→ **Problem details**: Give back the listing in full and exactly, leaving out the images.

→ **Available data**:
------------------------------------------------------------

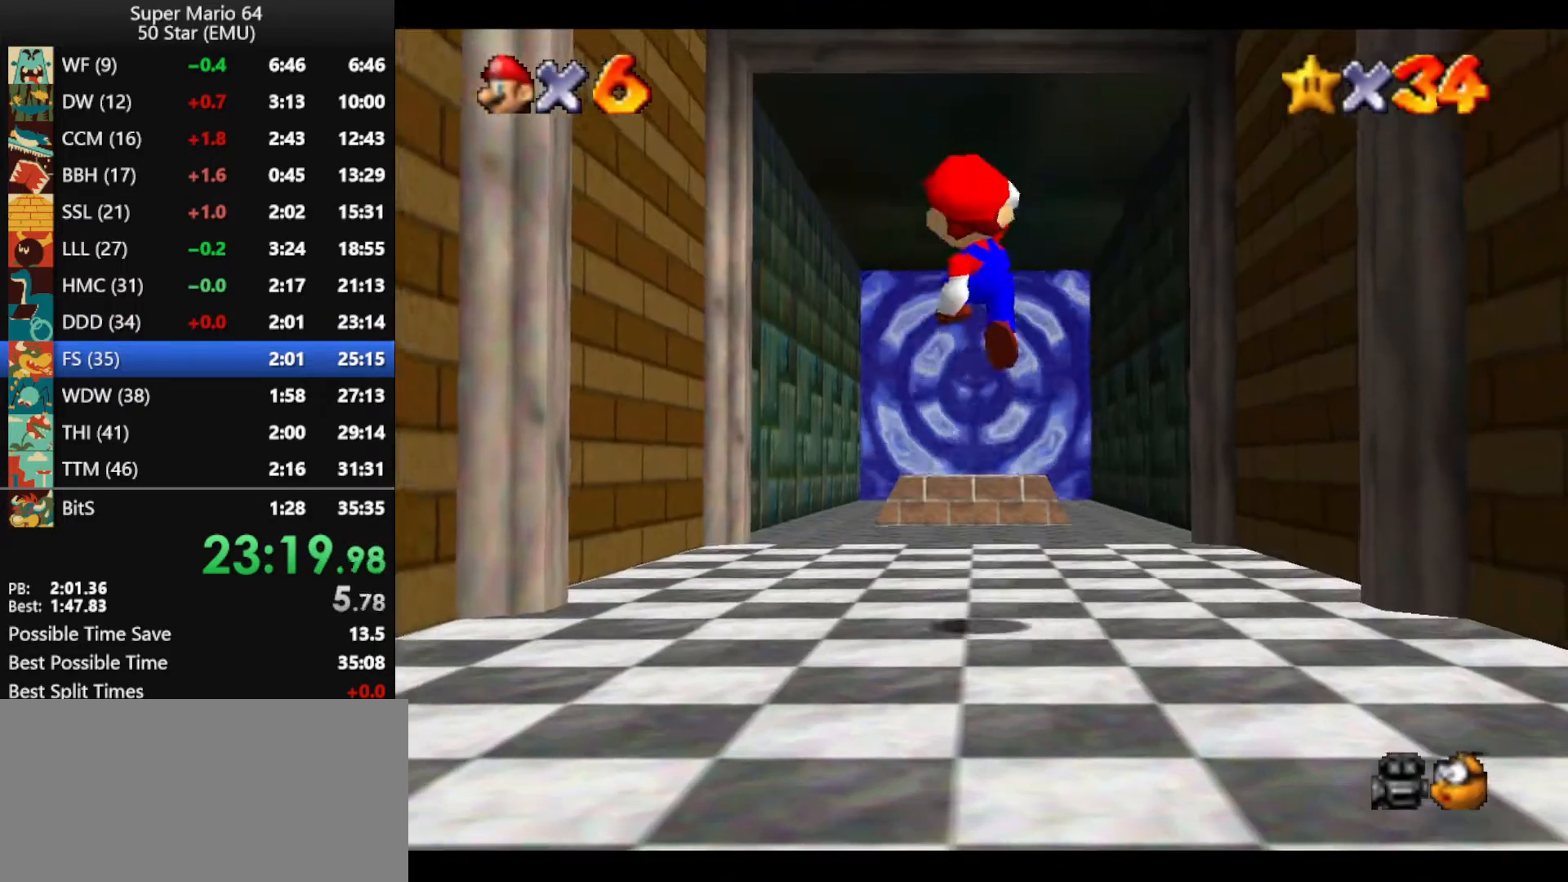
{"buttons": ["A"], "left_stick": "up", "events": [[400, "A", "down"]]}
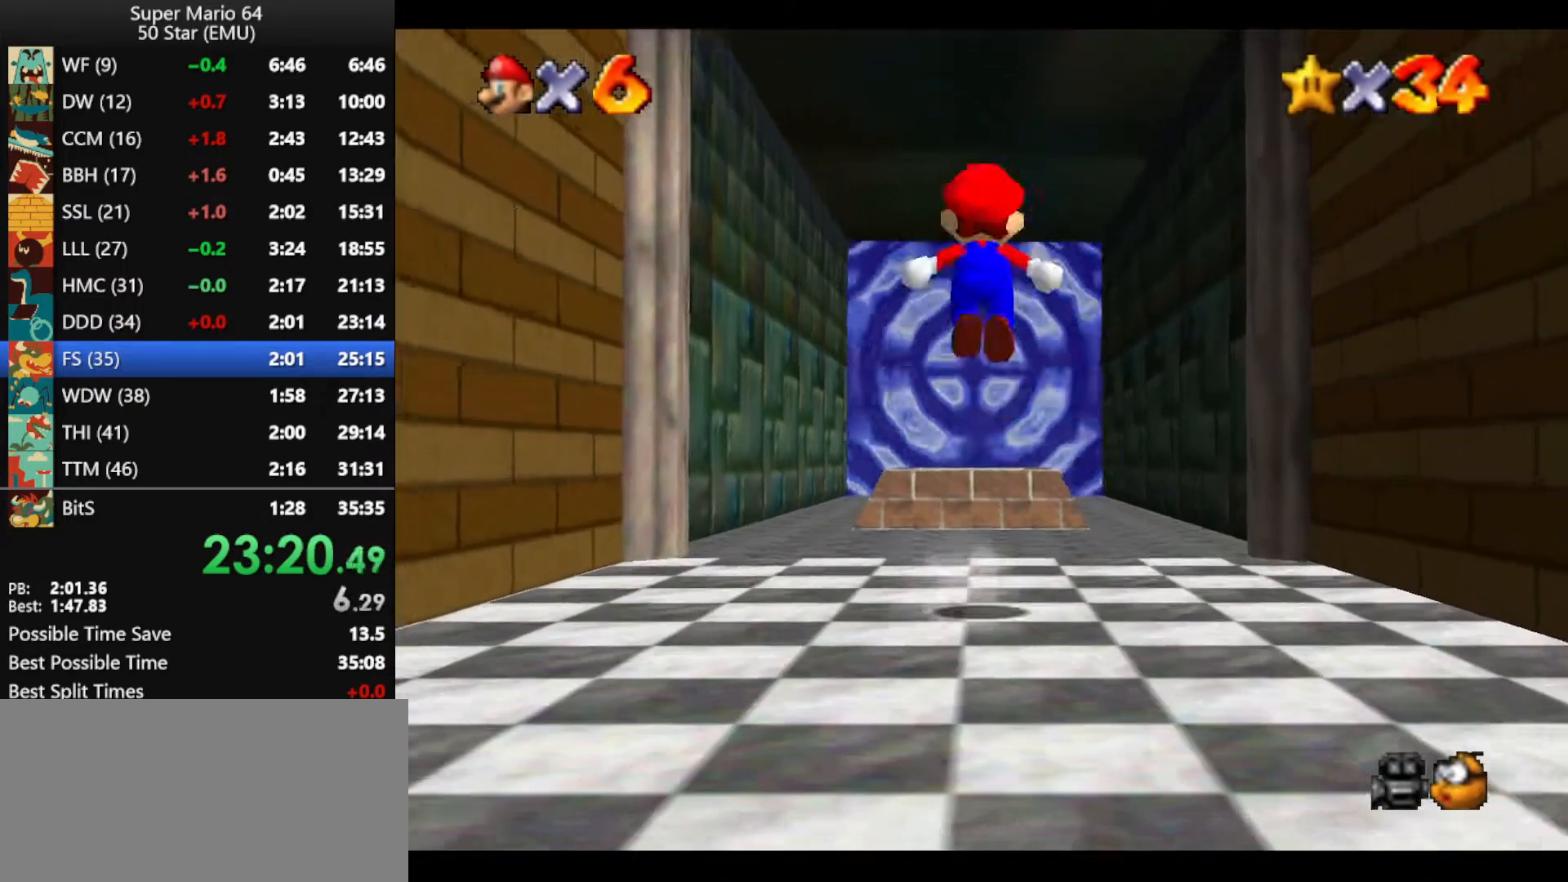
{"buttons": ["A", "B"], "left_stick": "up", "events": [[33, "B", "down"]]}
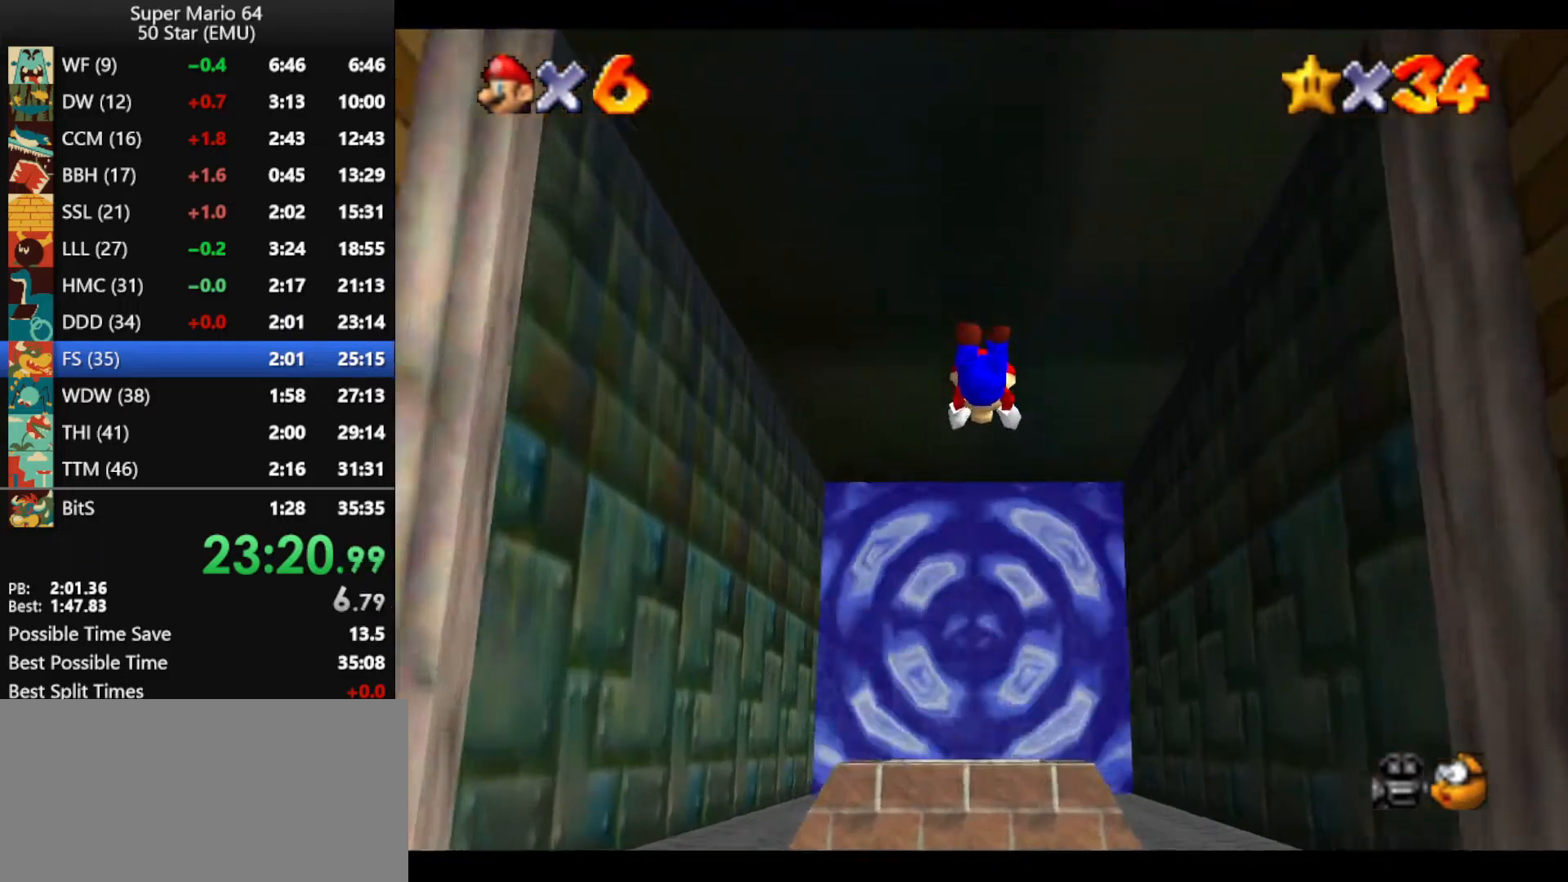
{"buttons": [], "left_stick": "center", "events": [[400, "B", "up"], [433, "A", "up"], [500, "left_stick", "center"]]}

------------------------------------------------------------

→ **Response area**:
{"buttons": ["A"], "left_stick": "up", "events": [[400, "A", "down"]]}
{"buttons": ["A", "B"], "left_stick": "up", "events": [[33, "B", "down"]]}
{"buttons": [], "left_stick": "center", "events": [[400, "B", "up"], [433, "A", "up"], [500, "left_stick", "center"]]}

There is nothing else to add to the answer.